A viúva do vestido encarnado torna-se o livro ideal no panorama da moderna ficção brasileira de nosso tempo. Seus personagens se apresentam com naturalidade, tornando a narrativa mais visual e acessível ao leitor, mesmo nos conflitos de seus lances mais dramáticos.

Logo em ´Araçás do Mestre Rosa´, o conto que abre o livro, encontramos a marca inconfundível do autor na autenticidade da narrativa: Ora, bem dizer o homem ainda no terreiro, entrando em casa com o tinir dos arreios da burra Faísca e dona Amália vem se chegando no meu rumo direitinho cobra quando perde o veneno. Num aconchego sem demora, faz a gente trabalhar o corpo dela, com risco de morte a amargar o gosto do prazer. Nunca dei crença a mandingas de caboclo rezador, mas sei das arapucas que satanás pode arranjar. Vim aqui para empleita de serviço sagrado da capela. Agora me vejo no meio do eito, a rastejar pecado.

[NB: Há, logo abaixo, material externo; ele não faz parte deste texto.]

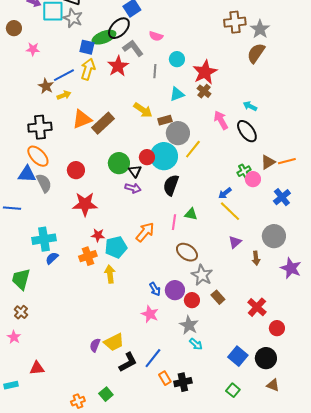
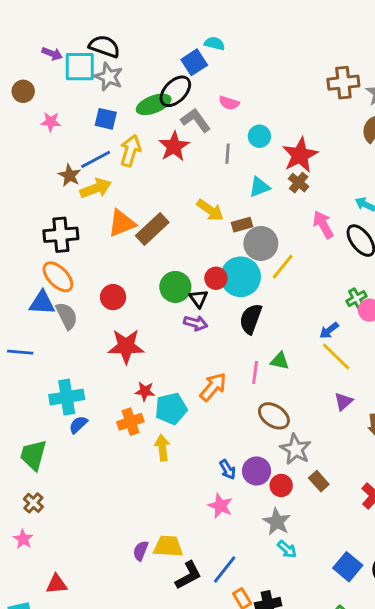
blue square: (87, 47) -> (106, 119), moved
yellow arrow: (64, 95) -> (96, 188), size x1.5
yellow trapezoid: (114, 342) -> (168, 546), turned -150

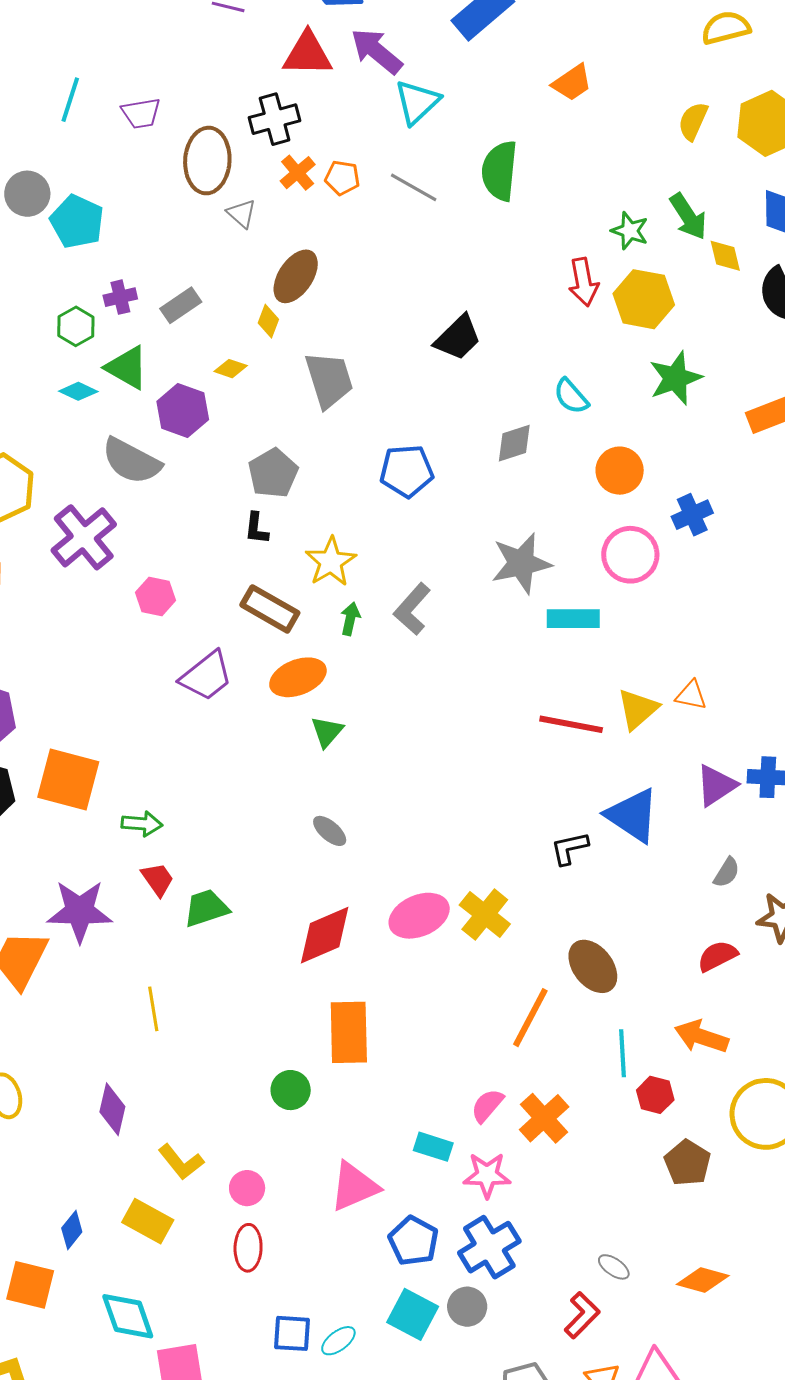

A paisagem geográfica vai se delineando como na montagem de um filme, e as histórias vão se distribuindo paralelas à crescente e ansiosa curiosidade do leitor, que já se inquieta antecipando o desenrolar da trama.

O enredo vai se costurando num todo uniforme e crescente na tarde mansa, macia, nas águas fluviais do Parnaíba, gemendo, como um ´velho monge, as barbas brancas alongando´, no ar parado do tempo, nas lembranças do passado carregado de fantasmas e de sombras que nos asfixiam. O Parnaíba rola sob as balsas carregadas que se entumecem e fumegam ao calor do meio-dia, dando à obra um sentido plural e substantivo. Em torno a tudo isso lemos em ´ Mundica, Mulata do Cais´: ´Na casa-grande a menina cheirando a moça,de flor no cabelo. Carrega no ventre o cio da terra viçosa´.Os títulos dos contos são longos como a cauda dos mamíferos se espreguiçando nas docas, cachos maduros refletindo-se na correnteza, onde às margens do rio vivem criaturas pobres com seus tormentos. Seus contos às vezes, são nostálgicos e violentos, misto de dor e tristeza, misturados às tragédias amorosas e aos crimes.O livro não tem divisão, é um todo contínuo e uniforme, a desdobrar-se em figurações de um mundo de visagens e de crendices, perseguindo um destino de paixão e sofrimento. Assim as histórias vão num crescente ondulante, mágico, misterioso, até por fim aportar no conto que dá título ao livro e fecha o volume, narrativa de grande fôlego: densa, terrível, abissal, cercada de amor e ódio.

A unidade do livro está em cada história e no todo, já que não é possível separar uma coisa de outra.

Linguagem, conteúdo, forma, ícone, estrutura, técnica de composição e montagem seguem a mesma linha emblemática e simbólica que caracteriza o sentido da obra e se enriquece na transcendência do realismo mágico.

A viúva do vestido encarnado foi o livro mais regional e mais universal que já li. Em síntese: é uma obra que vai de encontro à posteridade, antes mesmo que esta se aproxima.